─── DOCUMENT SEGMENT
I am starting to wonder if this is a generational thing. I don't want to be impolite and ask your age, but is it possible you were a teen or younger in 2000 and maybe that's why you thought internet usage was lower than it was for that year? A lot has changed since 2000, but hardcopy Amazon book sales, internet usage in the U.S., and D&D discussion are not things that have changed all that much since then.



I am claiming otherwise in the context of "D&D discussion", it's not disingenuous for me to do so, and I'd prefer you stop being rude and reply to what I am saying rather than calling me names like liar (which is what disingenuous means in this context). MySpace was really not much different than Facebook, nor was Friendster or much of AOL. There are some aspects that are different, but not the ones that are most relevant to the topic of D&D discussions. In fact we've had some of the same discussions in 2014 that I had in 1991 on Usenet with people.



Sure but most people are not posting on their TV. And whole many post on their cell phones, those same people were posting on their computers before. It's not like that changed the quantity of people talking about D&D, it just changed the device they were using to talk about D&D. But ask Morrus about his usage here - usage actually went DOWN for many years, and only recently rebounded with the introduction of 5e.



I was General Council for a large internet co-location (server farm) company from 1997 to 2003. It was a joke only. We were massively profitable, and almost all our clients were profitable as well. Internet advertising was taking off in a huge way, and people were paying big bucks for it - in some ways, bigger bucks then than now.

And I was playing Xbox on Xbox Live in 2002 by the way. And before that I was at LAN parties, and playing 15 different people on Spaceward Ho!



OK stop, just stop. This has already been refuted. You can't just keep pretending nobody replied to you, that nobody cited hard evidence to refute it, and then just repeat your claim. Amazon BOOKS were not in their infancy (they were almost as big as they are now). eBay in the U.S. was not in it's infancy (it was half a decade in already, and huge, and was about to buy PayPal).
──────
(LIST OF TASKS):
• A. Please rewrite the forum thread starting at "And I was playing" and ending at "to buy PayPal).", changing "LAN parties" to "game nights".
• B. List every year mentioned in the forum thread, in order of first appearance.
─── DATASET CONTENT
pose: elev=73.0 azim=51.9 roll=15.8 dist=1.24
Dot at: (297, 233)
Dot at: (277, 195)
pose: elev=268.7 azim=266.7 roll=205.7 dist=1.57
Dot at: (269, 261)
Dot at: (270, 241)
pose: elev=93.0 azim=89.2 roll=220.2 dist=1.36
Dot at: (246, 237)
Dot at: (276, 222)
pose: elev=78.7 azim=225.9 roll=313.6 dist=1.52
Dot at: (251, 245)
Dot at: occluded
──────
─── DATASET CONTENT
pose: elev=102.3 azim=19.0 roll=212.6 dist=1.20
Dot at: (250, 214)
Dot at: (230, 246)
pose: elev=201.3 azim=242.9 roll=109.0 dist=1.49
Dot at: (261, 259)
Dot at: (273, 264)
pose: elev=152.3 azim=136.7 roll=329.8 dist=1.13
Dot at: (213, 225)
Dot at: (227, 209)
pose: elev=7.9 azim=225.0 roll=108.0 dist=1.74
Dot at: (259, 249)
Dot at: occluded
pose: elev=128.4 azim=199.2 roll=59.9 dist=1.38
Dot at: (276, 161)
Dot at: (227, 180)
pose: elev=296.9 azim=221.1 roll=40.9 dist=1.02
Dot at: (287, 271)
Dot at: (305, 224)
──────
(SOLUTIONS TO THE EXERCISE):
• A.
And I was playing Xbox on Xbox Live in 2002 by the way. And before that I was at game nights, and playing 15 different people on Spaceward Ho!



OK stop, just stop. This has already been refuted. You can't just keep pretending nobody replied to you, that nobody cited hard evidence to refute it, and then just repeat your claim. Amazon BOOKS were not in their infancy (they were almost as big as they are now). eBay in the U.S. was not in it's infancy (it was half a decade in already, and huge, and was about to buy PayPal).

• B. 2000, 2014, 1991, 1997, 2003, 2002